With a full economic recovery still far off, a round of selling was widely anticipated after the recent run higher that was spurred by hopes government stimulus measures were starting to take hold. Markets were also falling because many investors had expected as much and geared up to sell at the first signs of major weakness, analysts said.

"The last four weeks were detached from fundamentals and driven by a swing in sentiment," said Dariusz Kowalczyk, chief investment strategist for SJS Markets in Hong Kong. "Sentiment is negative and shaky right now."

As trading got underway in Europe, benchmarks in Britain, Germany and France were off by about 1 percent or more.

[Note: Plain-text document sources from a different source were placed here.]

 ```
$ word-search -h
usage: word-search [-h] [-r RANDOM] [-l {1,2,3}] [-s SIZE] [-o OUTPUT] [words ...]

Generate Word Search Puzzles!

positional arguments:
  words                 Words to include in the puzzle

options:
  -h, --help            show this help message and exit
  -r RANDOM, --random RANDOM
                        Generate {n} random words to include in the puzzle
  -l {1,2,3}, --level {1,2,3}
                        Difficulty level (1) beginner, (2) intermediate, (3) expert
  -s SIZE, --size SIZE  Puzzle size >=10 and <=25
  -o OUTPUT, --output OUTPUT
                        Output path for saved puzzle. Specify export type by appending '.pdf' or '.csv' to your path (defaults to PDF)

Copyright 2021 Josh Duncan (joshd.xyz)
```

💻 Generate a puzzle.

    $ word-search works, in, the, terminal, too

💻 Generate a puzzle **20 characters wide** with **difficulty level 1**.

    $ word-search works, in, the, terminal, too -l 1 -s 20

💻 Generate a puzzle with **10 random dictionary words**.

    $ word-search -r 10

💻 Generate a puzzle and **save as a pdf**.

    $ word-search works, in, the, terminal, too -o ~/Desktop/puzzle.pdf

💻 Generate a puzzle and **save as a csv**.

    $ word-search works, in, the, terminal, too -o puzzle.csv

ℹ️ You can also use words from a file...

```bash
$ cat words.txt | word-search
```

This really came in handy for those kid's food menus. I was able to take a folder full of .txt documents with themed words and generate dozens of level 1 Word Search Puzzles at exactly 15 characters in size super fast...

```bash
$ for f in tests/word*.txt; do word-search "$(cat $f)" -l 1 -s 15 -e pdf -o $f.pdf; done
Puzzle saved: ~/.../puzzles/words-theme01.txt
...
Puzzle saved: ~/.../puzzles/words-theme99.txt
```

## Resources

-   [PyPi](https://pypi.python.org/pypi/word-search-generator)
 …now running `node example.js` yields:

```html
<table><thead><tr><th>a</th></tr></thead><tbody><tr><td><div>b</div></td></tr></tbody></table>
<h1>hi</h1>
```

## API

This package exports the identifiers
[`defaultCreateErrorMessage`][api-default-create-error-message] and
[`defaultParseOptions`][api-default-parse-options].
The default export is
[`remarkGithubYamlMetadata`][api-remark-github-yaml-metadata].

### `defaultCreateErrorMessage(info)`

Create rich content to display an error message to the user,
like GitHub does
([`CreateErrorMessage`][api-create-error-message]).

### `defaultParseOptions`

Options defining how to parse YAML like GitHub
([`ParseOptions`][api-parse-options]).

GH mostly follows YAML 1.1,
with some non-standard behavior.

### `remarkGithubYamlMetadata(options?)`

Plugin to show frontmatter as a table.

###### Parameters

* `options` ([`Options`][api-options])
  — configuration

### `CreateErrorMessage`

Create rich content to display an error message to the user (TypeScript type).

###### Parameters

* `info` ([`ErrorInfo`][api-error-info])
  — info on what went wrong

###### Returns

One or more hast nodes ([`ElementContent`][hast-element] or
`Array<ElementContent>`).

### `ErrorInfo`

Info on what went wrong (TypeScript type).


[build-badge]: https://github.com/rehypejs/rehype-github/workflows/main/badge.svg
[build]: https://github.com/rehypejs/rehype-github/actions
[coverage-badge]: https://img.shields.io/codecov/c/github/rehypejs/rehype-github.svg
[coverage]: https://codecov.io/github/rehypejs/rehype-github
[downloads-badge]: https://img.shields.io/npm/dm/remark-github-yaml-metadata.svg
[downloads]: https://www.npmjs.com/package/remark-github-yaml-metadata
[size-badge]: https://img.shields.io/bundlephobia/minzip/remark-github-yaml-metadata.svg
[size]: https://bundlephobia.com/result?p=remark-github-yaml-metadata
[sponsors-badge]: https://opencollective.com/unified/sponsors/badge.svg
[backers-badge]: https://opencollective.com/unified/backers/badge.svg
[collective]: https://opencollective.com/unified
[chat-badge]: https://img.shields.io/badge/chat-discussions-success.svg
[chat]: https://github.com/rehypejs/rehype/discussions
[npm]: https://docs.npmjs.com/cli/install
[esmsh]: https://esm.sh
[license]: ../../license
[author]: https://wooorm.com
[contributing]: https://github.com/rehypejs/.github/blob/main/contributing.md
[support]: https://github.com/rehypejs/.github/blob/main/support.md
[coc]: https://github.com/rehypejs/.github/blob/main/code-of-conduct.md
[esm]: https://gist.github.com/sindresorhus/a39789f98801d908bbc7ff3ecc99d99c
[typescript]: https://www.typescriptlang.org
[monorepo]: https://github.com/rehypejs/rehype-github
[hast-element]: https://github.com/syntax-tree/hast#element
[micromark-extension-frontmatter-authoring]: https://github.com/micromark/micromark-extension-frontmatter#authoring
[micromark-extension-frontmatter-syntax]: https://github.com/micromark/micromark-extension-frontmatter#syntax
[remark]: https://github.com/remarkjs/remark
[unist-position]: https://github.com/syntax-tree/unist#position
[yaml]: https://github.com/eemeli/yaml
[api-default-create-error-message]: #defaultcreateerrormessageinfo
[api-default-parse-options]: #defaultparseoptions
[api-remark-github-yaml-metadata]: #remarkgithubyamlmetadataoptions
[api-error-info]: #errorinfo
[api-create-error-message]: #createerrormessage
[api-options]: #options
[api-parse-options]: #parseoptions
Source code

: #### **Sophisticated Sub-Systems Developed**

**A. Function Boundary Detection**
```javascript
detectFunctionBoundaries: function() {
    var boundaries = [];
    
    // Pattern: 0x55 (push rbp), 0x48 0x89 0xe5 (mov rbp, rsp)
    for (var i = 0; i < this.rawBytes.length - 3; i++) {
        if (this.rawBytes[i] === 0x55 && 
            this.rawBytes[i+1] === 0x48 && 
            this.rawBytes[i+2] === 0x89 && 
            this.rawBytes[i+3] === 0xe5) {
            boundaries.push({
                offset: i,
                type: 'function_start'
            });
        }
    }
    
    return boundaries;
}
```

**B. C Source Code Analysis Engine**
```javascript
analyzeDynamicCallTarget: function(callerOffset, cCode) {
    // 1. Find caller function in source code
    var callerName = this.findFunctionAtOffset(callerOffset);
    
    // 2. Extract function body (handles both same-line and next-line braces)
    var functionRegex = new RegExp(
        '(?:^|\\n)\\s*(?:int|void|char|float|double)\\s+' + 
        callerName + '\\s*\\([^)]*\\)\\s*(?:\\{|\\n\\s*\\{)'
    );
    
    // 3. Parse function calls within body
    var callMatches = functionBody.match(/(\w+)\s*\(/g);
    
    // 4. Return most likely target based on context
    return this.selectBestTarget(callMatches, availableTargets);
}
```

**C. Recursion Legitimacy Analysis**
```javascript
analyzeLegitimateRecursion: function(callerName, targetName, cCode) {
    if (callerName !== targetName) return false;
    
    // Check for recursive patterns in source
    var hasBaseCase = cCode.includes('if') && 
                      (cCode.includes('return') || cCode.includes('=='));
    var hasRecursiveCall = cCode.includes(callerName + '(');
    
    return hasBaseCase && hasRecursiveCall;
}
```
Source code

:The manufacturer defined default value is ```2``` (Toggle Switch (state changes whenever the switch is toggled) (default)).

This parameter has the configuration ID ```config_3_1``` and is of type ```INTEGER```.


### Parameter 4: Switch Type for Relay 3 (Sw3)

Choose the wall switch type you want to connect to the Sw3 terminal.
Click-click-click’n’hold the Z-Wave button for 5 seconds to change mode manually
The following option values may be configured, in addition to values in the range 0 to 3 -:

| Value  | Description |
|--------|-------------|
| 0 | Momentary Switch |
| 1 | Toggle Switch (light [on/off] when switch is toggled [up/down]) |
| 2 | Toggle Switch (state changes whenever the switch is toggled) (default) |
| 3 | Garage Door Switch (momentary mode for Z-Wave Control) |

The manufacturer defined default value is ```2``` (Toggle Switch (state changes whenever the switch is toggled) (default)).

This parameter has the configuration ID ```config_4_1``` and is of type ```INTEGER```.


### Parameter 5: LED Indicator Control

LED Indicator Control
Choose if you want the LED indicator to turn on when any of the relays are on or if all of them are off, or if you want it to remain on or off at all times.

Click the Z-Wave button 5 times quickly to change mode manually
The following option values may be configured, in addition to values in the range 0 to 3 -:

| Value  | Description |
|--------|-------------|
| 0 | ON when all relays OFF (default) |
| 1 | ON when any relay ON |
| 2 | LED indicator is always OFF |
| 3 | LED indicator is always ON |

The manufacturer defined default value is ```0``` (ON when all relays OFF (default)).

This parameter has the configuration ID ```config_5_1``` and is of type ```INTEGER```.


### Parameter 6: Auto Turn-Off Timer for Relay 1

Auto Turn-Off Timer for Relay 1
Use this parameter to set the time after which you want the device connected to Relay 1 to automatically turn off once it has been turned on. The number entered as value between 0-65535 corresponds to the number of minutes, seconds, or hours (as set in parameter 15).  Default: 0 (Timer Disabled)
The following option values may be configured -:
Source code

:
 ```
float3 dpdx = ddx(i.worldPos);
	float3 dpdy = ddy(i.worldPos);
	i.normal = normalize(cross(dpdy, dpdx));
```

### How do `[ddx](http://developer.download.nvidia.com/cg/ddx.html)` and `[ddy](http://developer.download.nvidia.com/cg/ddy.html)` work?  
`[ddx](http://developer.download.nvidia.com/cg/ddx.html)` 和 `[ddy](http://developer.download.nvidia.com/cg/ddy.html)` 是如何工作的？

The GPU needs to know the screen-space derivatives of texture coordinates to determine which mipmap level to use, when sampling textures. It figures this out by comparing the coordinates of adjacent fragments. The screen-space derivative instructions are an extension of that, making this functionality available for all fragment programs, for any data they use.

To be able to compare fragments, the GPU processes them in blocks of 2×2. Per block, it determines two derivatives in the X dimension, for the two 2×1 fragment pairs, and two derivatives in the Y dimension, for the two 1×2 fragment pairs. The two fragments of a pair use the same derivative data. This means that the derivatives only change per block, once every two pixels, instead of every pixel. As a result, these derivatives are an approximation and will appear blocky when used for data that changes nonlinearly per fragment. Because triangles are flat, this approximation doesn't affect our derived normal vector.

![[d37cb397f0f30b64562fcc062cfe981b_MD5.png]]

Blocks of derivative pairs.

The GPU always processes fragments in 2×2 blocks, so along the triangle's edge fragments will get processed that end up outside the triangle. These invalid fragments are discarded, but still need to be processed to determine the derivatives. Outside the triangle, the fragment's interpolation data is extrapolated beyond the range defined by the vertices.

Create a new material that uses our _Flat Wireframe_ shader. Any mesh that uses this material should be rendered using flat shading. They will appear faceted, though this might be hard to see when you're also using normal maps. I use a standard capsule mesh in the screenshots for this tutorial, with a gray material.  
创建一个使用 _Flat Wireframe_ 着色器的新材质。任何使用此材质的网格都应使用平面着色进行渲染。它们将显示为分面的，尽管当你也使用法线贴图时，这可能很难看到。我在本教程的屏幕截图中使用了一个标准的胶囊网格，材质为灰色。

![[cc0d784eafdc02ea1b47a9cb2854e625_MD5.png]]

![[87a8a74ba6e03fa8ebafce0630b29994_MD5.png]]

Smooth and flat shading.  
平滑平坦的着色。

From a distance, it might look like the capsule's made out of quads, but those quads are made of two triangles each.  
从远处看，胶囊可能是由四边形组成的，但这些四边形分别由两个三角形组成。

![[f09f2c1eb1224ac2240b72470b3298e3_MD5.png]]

U.S. markets were headed for another round of selling after Wall Street futures fell. Dow futures lost 88 points, or 1.1 percent, to 7,674 and S&P500 futures slipped 8.6, or 1.1 percent, to 805.40.

Earlier in Asia, Japan's Nikkei 225 stock average fell 237.84 points, or 2.7 percent, to 8,595.01, with exporter shares hurt after the dollar sank below 100 yen. Hong Kong's Hang Seng shed 454.11 points, or 3 percent, to 14,474.86.

Elsewhere, South Korea's Kospi lost 2.9 percent to 1,262.07, while Shanghai's index dived 3.8 percent. Stock measures in Australia, Taiwan and Singapore all lost about 2 percent or more.

Falling overseas demand and prices for Asian electronics, cars and other goods have been bruising for companies and consumers alike here.

Stimulus efforts by a number of countries, notably China, have helped offset some of the pain and lifted optimism that regional growth can recover soon, though the full impact of the pump priming is still unclear.

China's measures are starting to filter through its own economy, but they may offer only modest help to other Asian nations counting on stronger Chinese demand, HSBC economists said in a report Wednesday.

Trouble at regional exporters was underscored by Sharp's announcement Wednesday that it expects to post a net loss of 130 billion yen ($1.3 billion), worse than the previous forecast for a 100 billion yen loss. The company's shares dived 6.1 percent.

Among other stocks, a top Japanese brokerage, Daiwa, fell 6 percent after announing write-downs on some of its holdings. London-based lender HSBC shed 5.6 percent to drag down Hong Kong's market.

Overnight in New York, the Dow dropped 186.29, or 2.3 percent, to 7,789.56. The blue chip index had been down nearly 214 points at its low of the day. The Standard & Poor's 500 index fell 19.93, or 2.4 percent, to 815.55.

Oil prices dropped in Asia as crude markets followed equities down on waning optimism the U.S. economy will soon recover from a severe recession. Benchmark crude for May delivery fell $1.17 to $47.98. The contract fell $1.90 on Tuesday to settle at $49.15.

In currencies, the dollar tumbled to 99.65 yen from 100.66 yen. The euro fell to $1.3183 from $1.3272.